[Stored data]
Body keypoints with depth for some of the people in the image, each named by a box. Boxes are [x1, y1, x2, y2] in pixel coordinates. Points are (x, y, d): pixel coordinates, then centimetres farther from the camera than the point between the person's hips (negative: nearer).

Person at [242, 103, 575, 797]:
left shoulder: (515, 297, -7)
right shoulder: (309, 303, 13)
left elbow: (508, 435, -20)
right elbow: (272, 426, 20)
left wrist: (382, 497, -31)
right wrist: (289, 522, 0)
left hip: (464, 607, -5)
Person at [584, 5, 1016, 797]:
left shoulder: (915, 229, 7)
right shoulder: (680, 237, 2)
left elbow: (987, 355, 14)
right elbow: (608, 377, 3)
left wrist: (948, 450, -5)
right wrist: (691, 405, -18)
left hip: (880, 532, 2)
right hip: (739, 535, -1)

* * *

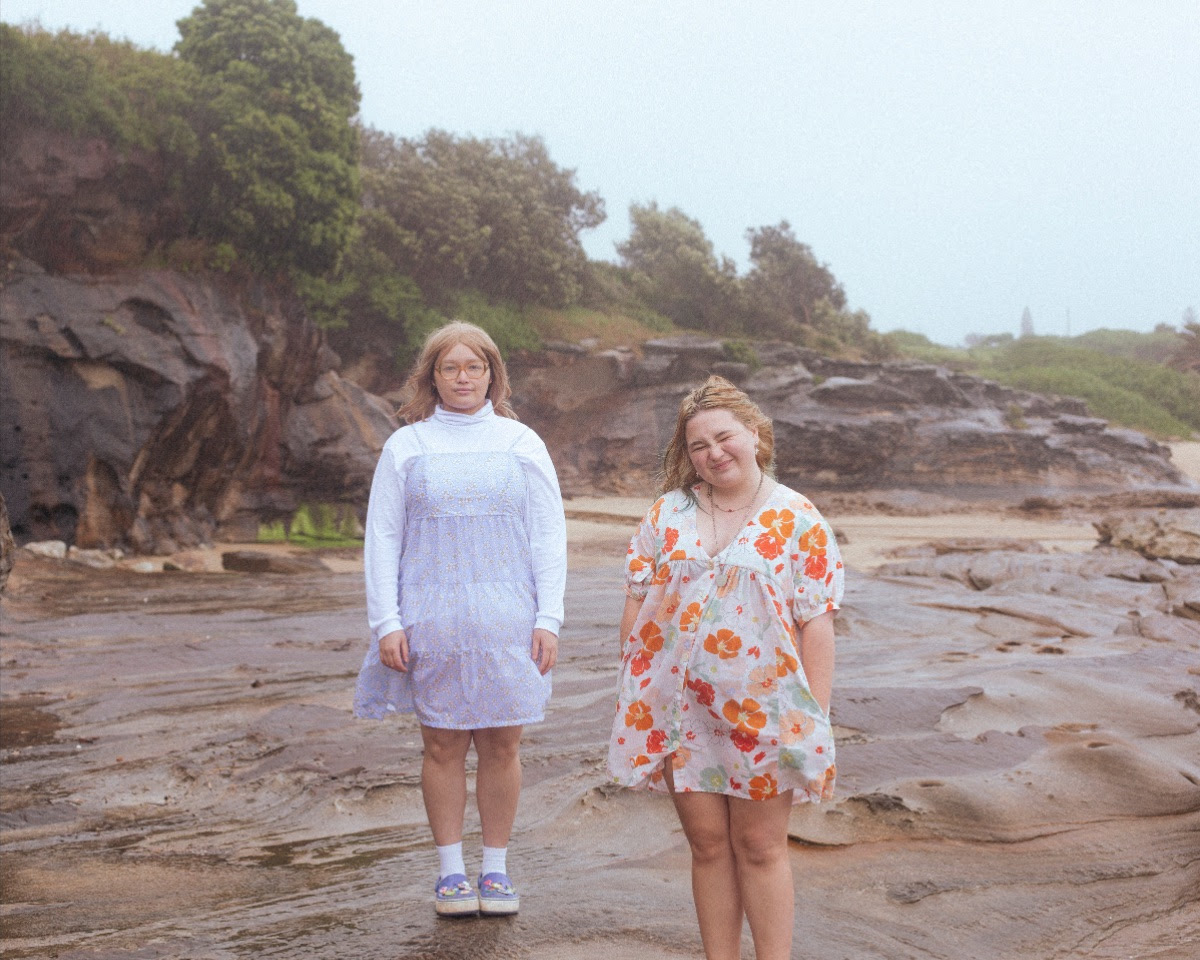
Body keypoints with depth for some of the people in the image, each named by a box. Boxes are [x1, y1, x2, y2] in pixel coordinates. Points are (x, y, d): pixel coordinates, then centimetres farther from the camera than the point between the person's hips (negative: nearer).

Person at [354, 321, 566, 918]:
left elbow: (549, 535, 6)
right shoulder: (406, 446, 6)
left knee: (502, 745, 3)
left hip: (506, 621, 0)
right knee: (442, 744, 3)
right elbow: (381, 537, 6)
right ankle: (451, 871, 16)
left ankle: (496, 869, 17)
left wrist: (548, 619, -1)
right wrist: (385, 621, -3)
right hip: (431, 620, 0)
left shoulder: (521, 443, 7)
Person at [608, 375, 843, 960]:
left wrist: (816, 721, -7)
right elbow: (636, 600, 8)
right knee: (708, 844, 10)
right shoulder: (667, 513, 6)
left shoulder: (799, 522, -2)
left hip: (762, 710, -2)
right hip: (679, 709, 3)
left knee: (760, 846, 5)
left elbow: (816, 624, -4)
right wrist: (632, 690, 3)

Assigned task: The lines above, starting at the one with "right shoulder: (309, 303, 13)" and ending at the one with "right hip: (739, 535, -1)", are the only ones to return, exactly as written.

Output of the exercise:
right shoulder: (309, 303, 13)
left elbow: (508, 435, -20)
right elbow: (272, 426, 20)
left wrist: (382, 497, -31)
right wrist: (289, 522, 0)
left hip: (464, 607, -5)
Person at [584, 5, 1016, 797]:
left shoulder: (915, 229, 7)
right shoulder: (680, 237, 2)
left elbow: (987, 355, 14)
right elbow: (608, 377, 3)
left wrist: (948, 450, -5)
right wrist: (691, 405, -18)
left hip: (880, 532, 2)
right hip: (739, 535, -1)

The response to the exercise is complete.